Work task =
Once you find the line that contains "Mildly beneficial | 2 | 4 |", transcribe it and each line after it through the end of the listing, exactly as written.

□ □ □ □ □ □ □

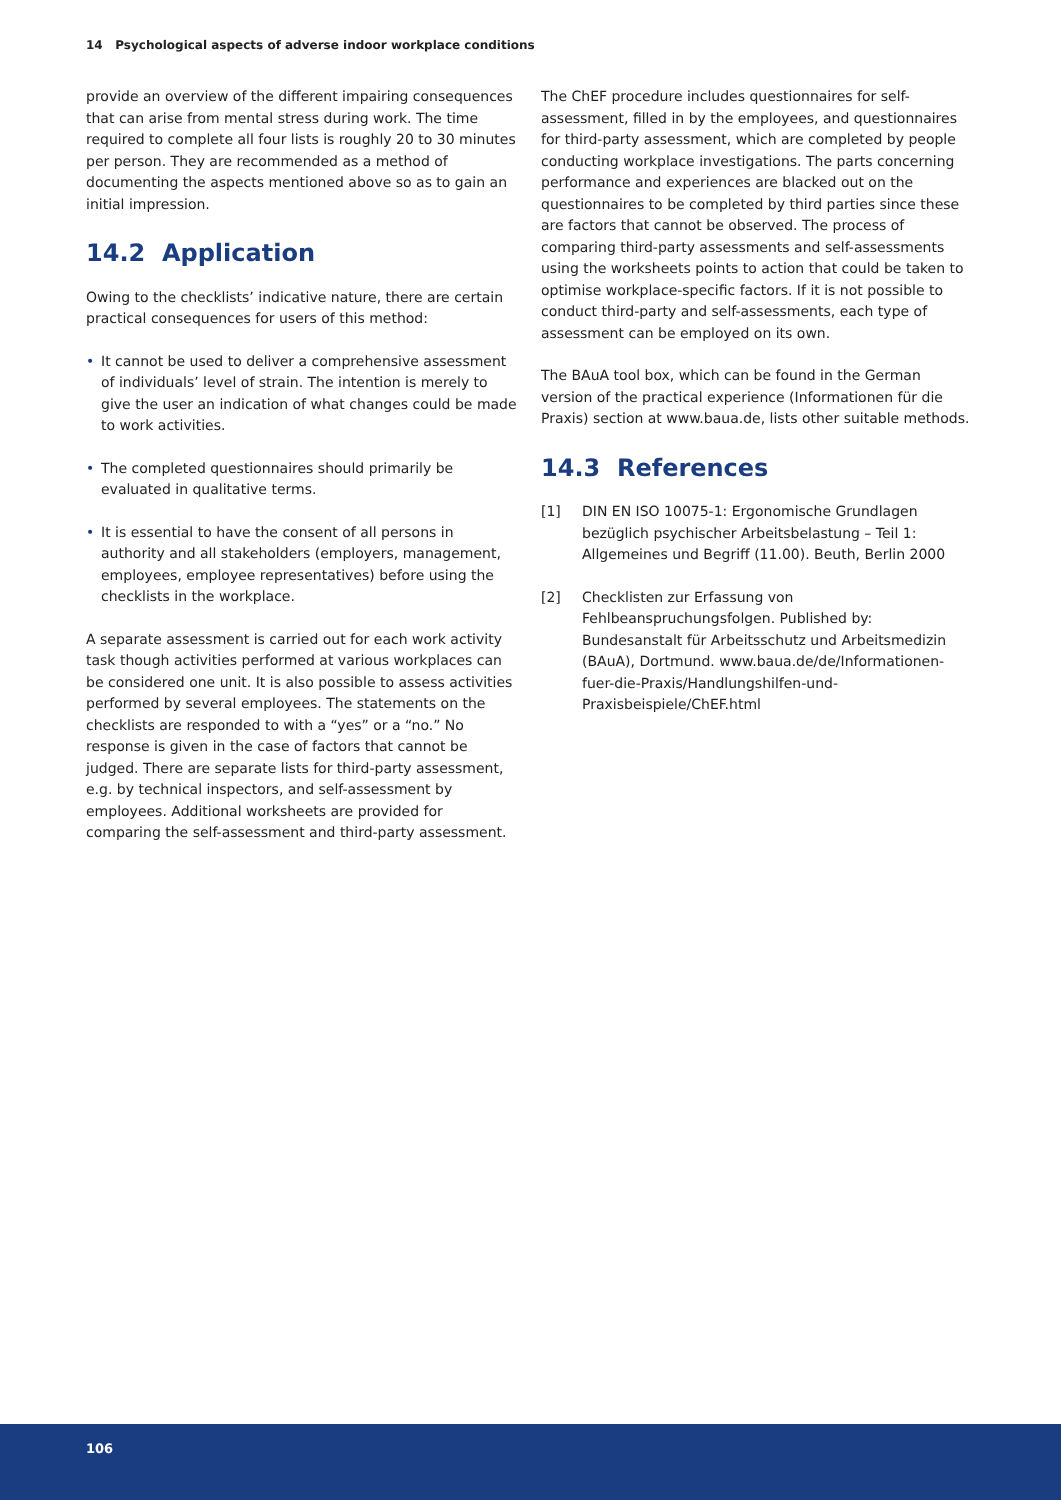14 Psychological aspects of adverse indoor workplace conditions
provide an overview of the different impairing consequences that can arise from mental stress during work. The time required to complete all four lists is roughly 20 to 30 minutes per person. They are recommended as a method of documenting the aspects mentioned above so as to gain an initial impression.
14.2 Application
Owing to the checklists’ indicative nature, there are certain practical consequences for users of this method:
• It cannot be used to deliver a comprehensive assessment of individuals’ level of strain. The intention is merely to give the user an indication of what changes could be made to work activities.
• The completed questionnaires should primarily be evaluated in qualitative terms.
• It is essential to have the consent of all persons in authority and all stakeholders (employers, management, employees, employee representatives) before using the checklists in the workplace.
A separate assessment is carried out for each work activity task though activities performed at various workplaces can be considered one unit. It is also possible to assess activities performed by several employees. The statements on the checklists are responded to with a “yes” or a “no.” No response is given in the case of factors that cannot be judged. There are separate lists for third-party assessment, e.g. by technical inspectors, and self-assessment by employees. Additional worksheets are provided for comparing the self-assessment and third-party assessment.
The ChEF procedure includes questionnaires for self-assessment, filled in by the employees, and questionnaires for third-party assessment, which are completed by people conducting workplace investigations. The parts concerning performance and experiences are blacked out on the questionnaires to be completed by third parties since these are factors that cannot be observed. The process of comparing third-party assessments and self-assessments using the worksheets points to action that could be taken to optimise workplace-specific factors. If it is not possible to conduct third-party and self-assessments, each type of assessment can be employed on its own.
The BAuA tool box, which can be found in the German version of the practical experience (Informationen für die Praxis) section at www.baua.de, lists other suitable methods.
14.3 References
[1] DIN EN ISO 10075-1: Ergonomische Grundlagen bezüglich psychischer Arbeitsbelastung – Teil 1: Allgemeines und Begriff (11.00). Beuth, Berlin 2000
[2] Checklisten zur Erfassung von Fehlbeanspruchungsfolgen. Published by: Bundesanstalt für Arbeitsschutz und Arbeitsmedizin (BAuA), Dortmund. www.baua.de/de/Informationen-fuer-die-Praxis/Handlungshilfen-und-Praxisbeispiele/ChEF.html
106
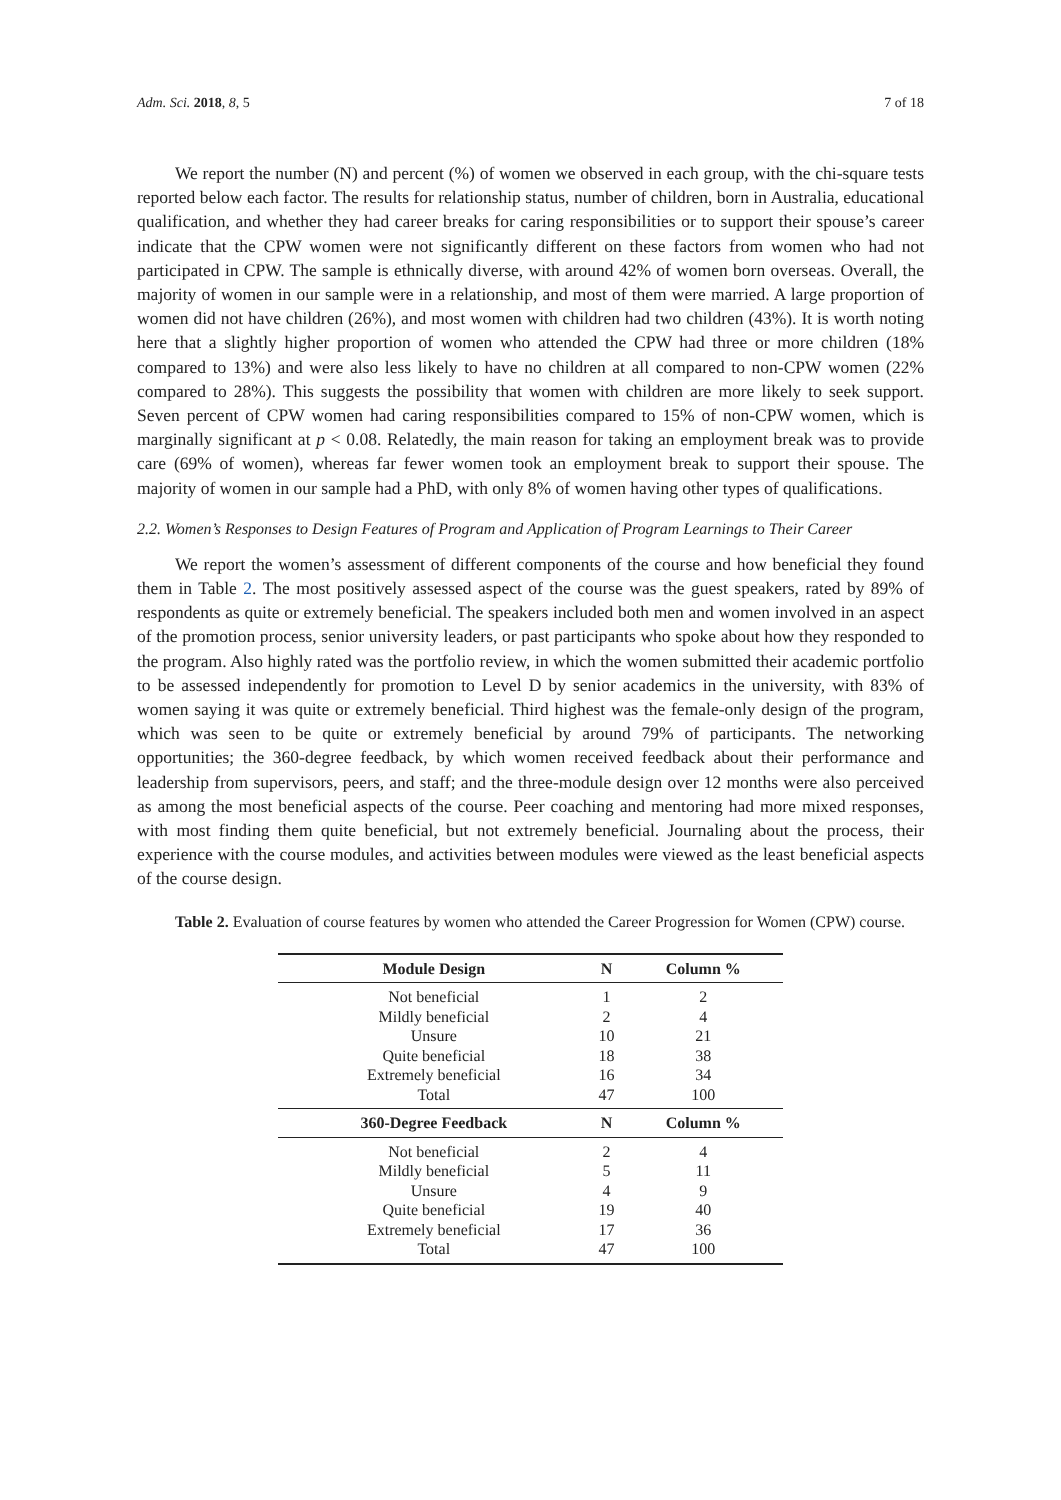Adm. Sci. 2018, 8, 5 7 of 18
We report the number (N) and percent (%) of women we observed in each group, with the chi-square tests reported below each factor. The results for relationship status, number of children, born in Australia, educational qualification, and whether they had career breaks for caring responsibilities or to support their spouse’s career indicate that the CPW women were not significantly different on these factors from women who had not participated in CPW. The sample is ethnically diverse, with around 42% of women born overseas. Overall, the majority of women in our sample were in a relationship, and most of them were married. A large proportion of women did not have children (26%), and most women with children had two children (43%). It is worth noting here that a slightly higher proportion of women who attended the CPW had three or more children (18% compared to 13%) and were also less likely to have no children at all compared to non-CPW women (22% compared to 28%). This suggests the possibility that women with children are more likely to seek support. Seven percent of CPW women had caring responsibilities compared to 15% of non-CPW women, which is marginally significant at p < 0.08. Relatedly, the main reason for taking an employment break was to provide care (69% of women), whereas far fewer women took an employment break to support their spouse. The majority of women in our sample had a PhD, with only 8% of women having other types of qualifications.
2.2. Women’s Responses to Design Features of Program and Application of Program Learnings to Their Career
We report the women’s assessment of different components of the course and how beneficial they found them in Table 2. The most positively assessed aspect of the course was the guest speakers, rated by 89% of respondents as quite or extremely beneficial. The speakers included both men and women involved in an aspect of the promotion process, senior university leaders, or past participants who spoke about how they responded to the program. Also highly rated was the portfolio review, in which the women submitted their academic portfolio to be assessed independently for promotion to Level D by senior academics in the university, with 83% of women saying it was quite or extremely beneficial. Third highest was the female-only design of the program, which was seen to be quite or extremely beneficial by around 79% of participants. The networking opportunities; the 360-degree feedback, by which women received feedback about their performance and leadership from supervisors, peers, and staff; and the three-module design over 12 months were also perceived as among the most beneficial aspects of the course. Peer coaching and mentoring had more mixed responses, with most finding them quite beneficial, but not extremely beneficial. Journaling about the process, their experience with the course modules, and activities between modules were viewed as the least beneficial aspects of the course design.
Table 2. Evaluation of course features by women who attended the Career Progression for Women (CPW) course.
| Module Design | N | Column % |
| --- | --- | --- |
| Not beneficial | 1 | 2 |
| Mildly beneficial | 2 | 4 |
| Unsure | 10 | 21 |
| Quite beneficial | 18 | 38 |
| Extremely beneficial | 16 | 34 |
| Total | 47 | 100 |
| 360-Degree Feedback | N | Column % |
| Not beneficial | 2 | 4 |
| Mildly beneficial | 5 | 11 |
| Unsure | 4 | 9 |
| Quite beneficial | 19 | 40 |
| Extremely beneficial | 17 | 36 |
| Total | 47 | 100 |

□ □ □ □ □ □ □

Output of the task =
| Mildly beneficial | 2 | 4 |
| Unsure | 10 | 21 |
| Quite beneficial | 18 | 38 |
| Extremely beneficial | 16 | 34 |
| Total | 47 | 100 |
| 360-Degree Feedback | N | Column % |
| Not beneficial | 2 | 4 |
| Mildly beneficial | 5 | 11 |
| Unsure | 4 | 9 |
| Quite beneficial | 19 | 40 |
| Extremely beneficial | 17 | 36 |
| Total | 47 | 100 |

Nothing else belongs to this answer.